▸ **Task objective**:
In full and without deviation, reproduce the records that follow.

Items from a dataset

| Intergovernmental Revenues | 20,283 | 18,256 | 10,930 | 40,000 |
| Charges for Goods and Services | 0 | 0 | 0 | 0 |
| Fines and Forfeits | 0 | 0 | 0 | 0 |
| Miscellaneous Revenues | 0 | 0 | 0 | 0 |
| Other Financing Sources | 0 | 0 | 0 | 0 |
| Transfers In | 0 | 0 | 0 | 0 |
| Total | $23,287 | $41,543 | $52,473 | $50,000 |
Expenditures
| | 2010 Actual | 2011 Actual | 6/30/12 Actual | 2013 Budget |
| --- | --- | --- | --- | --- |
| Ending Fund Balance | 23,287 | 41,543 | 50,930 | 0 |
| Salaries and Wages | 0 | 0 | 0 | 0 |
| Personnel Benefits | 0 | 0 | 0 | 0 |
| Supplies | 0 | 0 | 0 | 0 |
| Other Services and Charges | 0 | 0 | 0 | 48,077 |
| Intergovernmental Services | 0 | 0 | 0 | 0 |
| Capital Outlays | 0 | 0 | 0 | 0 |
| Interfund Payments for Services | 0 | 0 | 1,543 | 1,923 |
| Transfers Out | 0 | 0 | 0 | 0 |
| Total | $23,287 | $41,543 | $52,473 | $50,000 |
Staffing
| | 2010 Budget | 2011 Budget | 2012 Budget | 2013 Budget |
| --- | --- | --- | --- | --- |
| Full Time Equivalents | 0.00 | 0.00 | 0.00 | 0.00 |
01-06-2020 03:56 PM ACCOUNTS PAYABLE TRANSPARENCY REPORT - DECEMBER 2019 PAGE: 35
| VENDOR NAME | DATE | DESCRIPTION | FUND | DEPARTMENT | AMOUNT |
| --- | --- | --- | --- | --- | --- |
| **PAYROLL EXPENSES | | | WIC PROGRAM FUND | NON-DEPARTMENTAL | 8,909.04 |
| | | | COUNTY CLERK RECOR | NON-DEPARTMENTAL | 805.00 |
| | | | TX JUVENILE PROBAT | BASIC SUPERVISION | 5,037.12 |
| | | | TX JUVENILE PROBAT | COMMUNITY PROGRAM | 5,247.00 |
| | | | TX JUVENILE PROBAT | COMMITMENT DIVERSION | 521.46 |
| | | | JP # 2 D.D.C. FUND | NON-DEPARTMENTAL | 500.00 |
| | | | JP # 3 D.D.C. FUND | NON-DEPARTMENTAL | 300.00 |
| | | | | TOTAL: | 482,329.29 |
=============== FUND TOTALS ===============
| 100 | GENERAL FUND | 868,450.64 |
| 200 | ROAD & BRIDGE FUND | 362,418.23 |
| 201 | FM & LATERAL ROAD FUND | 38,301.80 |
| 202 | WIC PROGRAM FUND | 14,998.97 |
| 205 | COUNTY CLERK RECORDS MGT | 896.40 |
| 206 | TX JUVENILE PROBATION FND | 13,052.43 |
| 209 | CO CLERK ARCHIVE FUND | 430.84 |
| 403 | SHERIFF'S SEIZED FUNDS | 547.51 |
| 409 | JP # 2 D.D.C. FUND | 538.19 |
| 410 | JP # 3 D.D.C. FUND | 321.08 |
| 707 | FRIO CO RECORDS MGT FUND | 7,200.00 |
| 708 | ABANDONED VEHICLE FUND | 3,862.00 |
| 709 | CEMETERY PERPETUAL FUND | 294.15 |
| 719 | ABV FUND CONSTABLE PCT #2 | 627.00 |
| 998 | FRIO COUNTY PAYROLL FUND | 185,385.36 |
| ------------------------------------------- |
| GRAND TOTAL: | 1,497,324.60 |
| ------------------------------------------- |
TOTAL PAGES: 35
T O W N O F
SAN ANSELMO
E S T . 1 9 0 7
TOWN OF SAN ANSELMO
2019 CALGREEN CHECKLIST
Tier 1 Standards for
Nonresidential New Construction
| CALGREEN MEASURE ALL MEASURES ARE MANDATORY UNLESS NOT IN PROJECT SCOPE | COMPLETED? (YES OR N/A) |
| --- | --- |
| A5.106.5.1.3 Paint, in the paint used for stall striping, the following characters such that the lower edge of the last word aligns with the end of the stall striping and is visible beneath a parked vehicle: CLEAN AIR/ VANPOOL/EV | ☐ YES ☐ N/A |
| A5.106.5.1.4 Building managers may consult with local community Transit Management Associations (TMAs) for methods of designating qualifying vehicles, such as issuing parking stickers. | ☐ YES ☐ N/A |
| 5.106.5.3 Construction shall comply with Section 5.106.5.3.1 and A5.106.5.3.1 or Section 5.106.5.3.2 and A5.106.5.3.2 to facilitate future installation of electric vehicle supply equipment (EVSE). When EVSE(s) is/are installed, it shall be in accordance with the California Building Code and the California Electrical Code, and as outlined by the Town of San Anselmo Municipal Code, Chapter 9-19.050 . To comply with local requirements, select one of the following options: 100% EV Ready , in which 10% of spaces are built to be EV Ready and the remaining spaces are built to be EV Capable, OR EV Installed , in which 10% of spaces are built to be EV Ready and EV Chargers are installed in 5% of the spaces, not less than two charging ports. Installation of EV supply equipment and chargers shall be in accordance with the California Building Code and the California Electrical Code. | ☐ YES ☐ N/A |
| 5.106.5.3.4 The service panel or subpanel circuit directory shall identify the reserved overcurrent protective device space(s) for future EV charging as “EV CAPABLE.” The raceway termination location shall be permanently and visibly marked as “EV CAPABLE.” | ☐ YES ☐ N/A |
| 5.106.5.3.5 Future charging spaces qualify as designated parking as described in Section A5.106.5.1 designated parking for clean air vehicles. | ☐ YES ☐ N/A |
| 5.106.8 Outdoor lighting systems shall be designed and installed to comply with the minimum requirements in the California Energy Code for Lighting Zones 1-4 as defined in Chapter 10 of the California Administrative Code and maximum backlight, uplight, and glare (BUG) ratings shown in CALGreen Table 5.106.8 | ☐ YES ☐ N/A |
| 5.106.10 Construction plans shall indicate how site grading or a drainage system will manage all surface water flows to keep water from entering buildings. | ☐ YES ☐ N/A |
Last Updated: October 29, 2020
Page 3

▸ **Result**:
| Intergovernmental Revenues | 20,283 | 18,256 | 10,930 | 40,000 |
| Charges for Goods and Services | 0 | 0 | 0 | 0 |
| Fines and Forfeits | 0 | 0 | 0 | 0 |
| Miscellaneous Revenues | 0 | 0 | 0 | 0 |
| Other Financing Sources | 0 | 0 | 0 | 0 |
| Transfers In | 0 | 0 | 0 | 0 |
| Total | $23,287 | $41,543 | $52,473 | $50,000 |
Expenditures
| | 2010 Actual | 2011 Actual | 6/30/12 Actual | 2013 Budget |
| --- | --- | --- | --- | --- |
| Ending Fund Balance | 23,287 | 41,543 | 50,930 | 0 |
| Salaries and Wages | 0 | 0 | 0 | 0 |
| Personnel Benefits | 0 | 0 | 0 | 0 |
| Supplies | 0 | 0 | 0 | 0 |
| Other Services and Charges | 0 | 0 | 0 | 48,077 |
| Intergovernmental Services | 0 | 0 | 0 | 0 |
| Capital Outlays | 0 | 0 | 0 | 0 |
| Interfund Payments for Services | 0 | 0 | 1,543 | 1,923 |
| Transfers Out | 0 | 0 | 0 | 0 |
| Total | $23,287 | $41,543 | $52,473 | $50,000 |
Staffing
| | 2010 Budget | 2011 Budget | 2012 Budget | 2013 Budget |
| --- | --- | --- | --- | --- |
| Full Time Equivalents | 0.00 | 0.00 | 0.00 | 0.00 |
01-06-2020 03:56 PM ACCOUNTS PAYABLE TRANSPARENCY REPORT - DECEMBER 2019 PAGE: 35
| VENDOR NAME | DATE | DESCRIPTION | FUND | DEPARTMENT | AMOUNT |
| --- | --- | --- | --- | --- | --- |
| **PAYROLL EXPENSES | | | WIC PROGRAM FUND | NON-DEPARTMENTAL | 8,909.04 |
| | | | COUNTY CLERK RECOR | NON-DEPARTMENTAL | 805.00 |
| | | | TX JUVENILE PROBAT | BASIC SUPERVISION | 5,037.12 |
| | | | TX JUVENILE PROBAT | COMMUNITY PROGRAM | 5,247.00 |
| | | | TX JUVENILE PROBAT | COMMITMENT DIVERSION | 521.46 |
| | | | JP # 2 D.D.C. FUND | NON-DEPARTMENTAL | 500.00 |
| | | | JP # 3 D.D.C. FUND | NON-DEPARTMENTAL | 300.00 |
| | | | | TOTAL: | 482,329.29 |
=============== FUND TOTALS ===============
| 100 | GENERAL FUND | 868,450.64 |
| 200 | ROAD & BRIDGE FUND | 362,418.23 |
| 201 | FM & LATERAL ROAD FUND | 38,301.80 |
| 202 | WIC PROGRAM FUND | 14,998.97 |
| 205 | COUNTY CLERK RECORDS MGT | 896.40 |
| 206 | TX JUVENILE PROBATION FND | 13,052.43 |
| 209 | CO CLERK ARCHIVE FUND | 430.84 |
| 403 | SHERIFF'S SEIZED FUNDS | 547.51 |
| 409 | JP # 2 D.D.C. FUND | 538.19 |
| 410 | JP # 3 D.D.C. FUND | 321.08 |
| 707 | FRIO CO RECORDS MGT FUND | 7,200.00 |
| 708 | ABANDONED VEHICLE FUND | 3,862.00 |
| 709 | CEMETERY PERPETUAL FUND | 294.15 |
| 719 | ABV FUND CONSTABLE PCT #2 | 627.00 |
| 998 | FRIO COUNTY PAYROLL FUND | 185,385.36 |
| ------------------------------------------- |
| GRAND TOTAL: | 1,497,324.60 |
| ------------------------------------------- |
TOTAL PAGES: 35
T O W N O F
SAN ANSELMO
E S T . 1 9 0 7
TOWN OF SAN ANSELMO
2019 CALGREEN CHECKLIST
Tier 1 Standards for
Nonresidential New Construction
| CALGREEN MEASURE ALL MEASURES ARE MANDATORY UNLESS NOT IN PROJECT SCOPE | COMPLETED? (YES OR N/A) |
| --- | --- |
| A5.106.5.1.3 Paint, in the paint used for stall striping, the following characters such that the lower edge of the last word aligns with the end of the stall striping and is visible beneath a parked vehicle: CLEAN AIR/ VANPOOL/EV | ☐ YES ☐ N/A |
| A5.106.5.1.4 Building managers may consult with local community Transit Management Associations (TMAs) for methods of designating qualifying vehicles, such as issuing parking stickers. | ☐ YES ☐ N/A |
| 5.106.5.3 Construction shall comply with Section 5.106.5.3.1 and A5.106.5.3.1 or Section 5.106.5.3.2 and A5.106.5.3.2 to facilitate future installation of electric vehicle supply equipment (EVSE). When EVSE(s) is/are installed, it shall be in accordance with the California Building Code and the California Electrical Code, and as outlined by the Town of San Anselmo Municipal Code, Chapter 9-19.050 . To comply with local requirements, select one of the following options: 100% EV Ready , in which 10% of spaces are built to be EV Ready and the remaining spaces are built to be EV Capable, OR EV Installed , in which 10% of spaces are built to be EV Ready and EV Chargers are installed in 5% of the spaces, not less than two charging ports. Installation of EV supply equipment and chargers shall be in accordance with the California Building Code and the California Electrical Code. | ☐ YES ☐ N/A |
| 5.106.5.3.4 The service panel or subpanel circuit directory shall identify the reserved overcurrent protective device space(s) for future EV charging as “EV CAPABLE.” The raceway termination location shall be permanently and visibly marked as “EV CAPABLE.” | ☐ YES ☐ N/A |
| 5.106.5.3.5 Future charging spaces qualify as designated parking as described in Section A5.106.5.1 designated parking for clean air vehicles. | ☐ YES ☐ N/A |
| 5.106.8 Outdoor lighting systems shall be designed and installed to comply with the minimum requirements in the California Energy Code for Lighting Zones 1-4 as defined in Chapter 10 of the California Administrative Code and maximum backlight, uplight, and glare (BUG) ratings shown in CALGreen Table 5.106.8 | ☐ YES ☐ N/A |
| 5.106.10 Construction plans shall indicate how site grading or a drainage system will manage all surface water flows to keep water from entering buildings. | ☐ YES ☐ N/A |
Last Updated: October 29, 2020
Page 3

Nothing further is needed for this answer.